Les récents commentaires alarmants du président Donald Trump sur la guerre en Iran ont suscité un large débat sur sa culpabilité pour crimes de guerre, mais selon un lieutenant-colonel à la retraite qui s'est entretenu avec The Hill, la véritable préoccupation actuelle pour l'armée est d'avoir à exécuter ses ordres "terribles" qui ne sont pas strictement illégaux.
Dans un rapport publié mercredi matin, The Hill a noté que le "langage de plus en plus grave" de Trump concernant le conflit iranien "a alarmé les experts juridiques, qui affirment qu'il s'agit d'une escalade dangereuse qui crée un environnement permissif pour les dommages civils". Les préoccupations augmentent également "quant à savoir si les membres des forces armées seront invités à accomplir ce qui équivaut à des crimes de guerre en vertu de la Convention de Genève".
S'exprimant sur la situation, Rachel VanLandingham, lieutenant-colonel à la retraite de l'armée de l'air et ancienne avocate militaire, a déclaré que l'armée américaine est actuellement confrontée à la façon de "traduire" les menaces excessives de Trump en actions, et a averti qu'il reste encore une marge considérable dans les lois de guerre acceptées pour une conduite terrible qui inflige "une grande quantité" de dommages aux civils et aux infrastructures.
"Le droit de la guerre permet une grande quantité de dommages civils, beaucoup de destruction, en particulier parce que les États-Unis adoptent une vision plus étendue — c'est controversé — concernant ce qui constitue un objectif militaire légitime en premier lieu", a déclaré VanLandingham.
Elle a en outre expliqué que malgré cette marge de manœuvre pour la "violence et la destruction", le droit militaire "tente toujours de la minimiser en s'engageant dans des contrôles et des équilibres", ainsi qu'en établissant un objectif ferme au-delà de la destruction gratuite pour elle-même, quelque chose que Trump et son administration ont eu du mal à faire.
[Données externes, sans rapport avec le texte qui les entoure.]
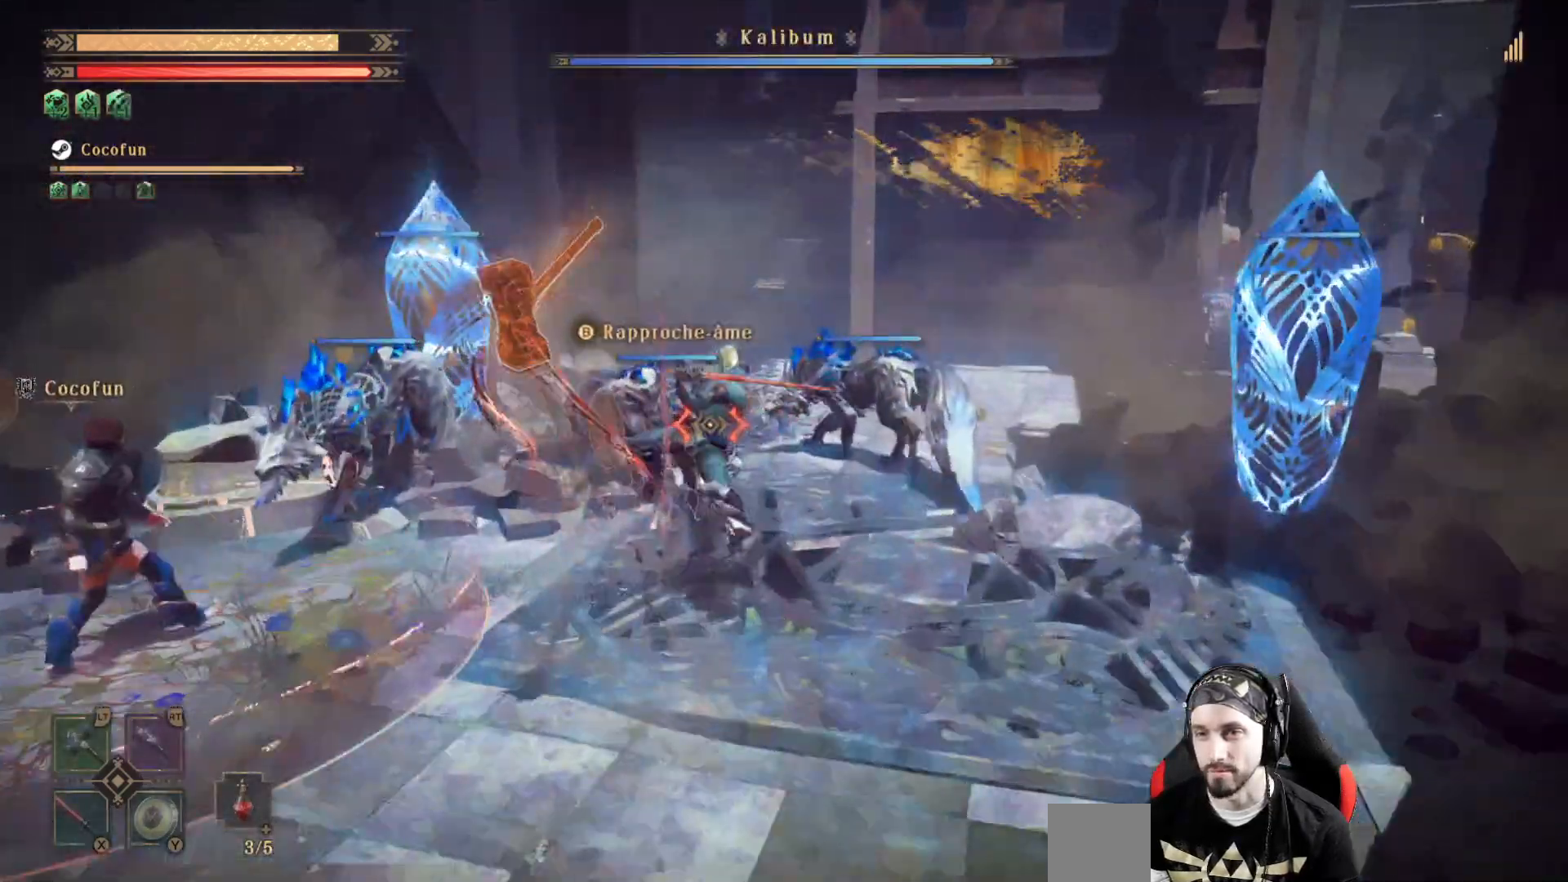
{"dt_ms": 500, "buttons": [], "left_stick": "center", "right_stick": "center", "events": [[100, "X", "down"], [133, "left_stick", "center"], [167, "X", "up"], [233, "X", "down"], [333, "X", "up"], [400, "X", "down"], [500, "X", "up"]]}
Elle a également exprimé de grandes préoccupations quant au degré auquel le président signale qu'il trouve les dommages civils acceptables.
"Il s'agit de s'assurer que vous trouvez un objectif militaire réel, et non pas simplement de s'en prendre à chaque pont parce qu'il est là", a expliqué VanLandingham. "Vous devez trouver ce lien, cette connexion avec l'endroit où se trouve la contribution effective aux opérations militaires".
Elle a poursuivi : "Je crains qu'il y ait un effet d'extension à cause de cela", a-t-elle déclaré à The Hill. "Je crois que nos gens sont très bien formés, ils ne vont pas simplement dire : 'Oui, monsieur, nous allons bombarder toutes les centrales électriques et tous les ponts', mais... Je crains que dans la doctrine que les États-Unis ont utilisée auparavant — mais utilisée de manière plus discrète — puisse être utilisée dans ce genre de circonstances pour trouver plus de cibles afin de satisfaire l'intention d'un président commandant en chef, et cela signifie plus de souffrances humaines ou civiles".